Au-delà des tueries d’enfants au Niger, les groupes armés s’adonnent au recrutement de mineurs, indique un nouveau rapport d’Amnesty international qui alerte sur le sort de cette couche de la population locale.Par Mamadou SAKINE – 

Au Niger, de plus en plus d’enfants sont tués ou recrutés par des groupes armés dans la zone sahélienne des trois frontières, Niger, Mali, Burkina Faso. C’est un nouveau rapport de l’Ong Amnesty international (Ai) publié le 13 septembre 2021 qui fait la révélation. Intitulé «Je n’ai plus rien, à part moi-même», ce rapport de 64 pages fait savoir qu’en 2021, des groupes armés ont tué plus d’une soixantaine d’enfants dans la partie nigérienne de la zone des trois frontières. Le conflit dans la région de Tillabéri s’est fortement aggravé, selon Amnesty international, depuis le début de l’année 2021. Et d’après la Base de données sur le lieu et le déroulement des conflits armés (Acled), les violences à l’encontre de civils au Niger ont fait 544 morts dans le contexte du conflit entre le 1er janvier et le 29 juillet 2021, contre 397 en 2020. En effet, l’Ong est convaincue que les répercussions croissantes du conflit sur les enfants dans la région de Tillabéri, illustre les conséquences dévastatrices qu’a sur les enfants le conflit au Niger. Les groupes armés incriminés sont l’Etat islamique au grand Sahara (Eigs) et le Groupe de soutien à l’islam et aux musulmans (Gsi), affilié à Al Qaïda.
Ces deux groupes armés auraient commis des crimes de guerre et d’autres atteintes aux droits humains, notamment des homicides de civils et des attaques contre des écoles. Situation qui aurait créé des conséquences psychosociales pour les enfants. Amnesty international rapporte ainsi que les témoignages recueillis parlent de symptômes de traumatisme et de souffrance qui se manifestaient chez les enfants, notamment les cauchemars, les troubles du sommeil, la peur, l’anxiété et la perte d’appétit. «Nous tous avons l’habitude d’entendre les coups de feu et de voir des [morts] entassés», raconte un garçon d’environ 13 ou 14 ans à une délégation d’Amnesty international qui s’est entretenue avec 16 garçons qui avaient échappé de peu à des attaques de l’Eigs dans leurs villages respectifs.

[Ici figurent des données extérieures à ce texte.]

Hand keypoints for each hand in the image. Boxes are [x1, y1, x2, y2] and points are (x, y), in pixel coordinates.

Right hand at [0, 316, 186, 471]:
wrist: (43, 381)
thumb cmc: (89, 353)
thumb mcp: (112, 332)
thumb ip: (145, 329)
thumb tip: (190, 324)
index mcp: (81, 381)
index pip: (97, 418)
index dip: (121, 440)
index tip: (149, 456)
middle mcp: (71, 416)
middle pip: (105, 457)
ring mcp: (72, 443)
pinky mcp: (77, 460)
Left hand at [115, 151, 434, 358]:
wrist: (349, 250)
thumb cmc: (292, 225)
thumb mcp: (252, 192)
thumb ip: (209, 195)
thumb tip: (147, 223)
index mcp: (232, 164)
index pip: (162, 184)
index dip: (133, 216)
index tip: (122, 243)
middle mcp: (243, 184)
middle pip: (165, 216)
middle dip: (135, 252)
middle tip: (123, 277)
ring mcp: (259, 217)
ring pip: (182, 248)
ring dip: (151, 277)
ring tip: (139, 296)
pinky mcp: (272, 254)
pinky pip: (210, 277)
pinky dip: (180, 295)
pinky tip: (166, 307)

Un autre garçon, témoin de l’homicide de son ami de 12 ans en mars 2021, a raconté : «Je pense à Wahab et comment il a été tué. Il m’arrive de faire des cauchemars où je suis chassé par des gens à moto, ou de revoir Wahab plaidé avec les [agresseurs].»
Par ailleurs, le rapport apprend que le recrutement d’enfants par le Gsim s’est considérablement accru cette année dans le département de Torodi, près de la frontière avec le Burkina Faso. Des témoins d’Amnesty international affirment que ce groupe armé cible les jeunes hommes et les garçons de 15 à 17 ans, voire plus jeunes. Ses membres proposeraient des avantages comme de la nourriture, de l’argent ou des vêtements pour attirer des recrues. Et il semble que des recrues ont suivi un entraînement au maniement des armes d’une durée d’une semaine à trois mois. Mais aussi, le groupe armé utiliserait des enfants comme espions, éclaireurs et guetteurs. Ce n’est pas tout, à en croire Amnesty international, ces groupes armés s’attaquent également à l’éducation. En juin 2021, au moins 377 écoles de la région de Tillabéri avaient fermé, privant plus de 31 000 enfants d’accès à l’éducation, dit le rapport. Celui-ci ajoute que le conflit limite fortement l’accès des enfants aux soins de santé, étant donné que des groupes armés ont pillé des centres de santé. «Il y a aussi des attaques contre la sécurité alimentaire. Lors des attaques, l’Eigs a incendié des stocks de grains, pillé des magasins et volé du bétail, laissant des fa­milles sans ressources et sans nourriture. Les enfants risquent davantage de souffrir de malnutrition et de maladies conne­xes», renseigne encore le document.
«Il faut que les autorités nigériennes prennent rapidement des mesures pour que les enfants touchés par le conflit dans la région de Tillabéri aient accès à l’école et à des soins psychosociaux», a déclaré Matt Wells, directeur adjoint du programme réaction aux crises-questions thématiques à Amnesty international. Et ce dernier de souligner : «Le Niger est au bord du gouffre. Les autorités nigériennes et les partenaires internationaux doivent prendre des mesures de toute urgence pour doter les enfants d’outils qui leur permettront de se construire un avenir.»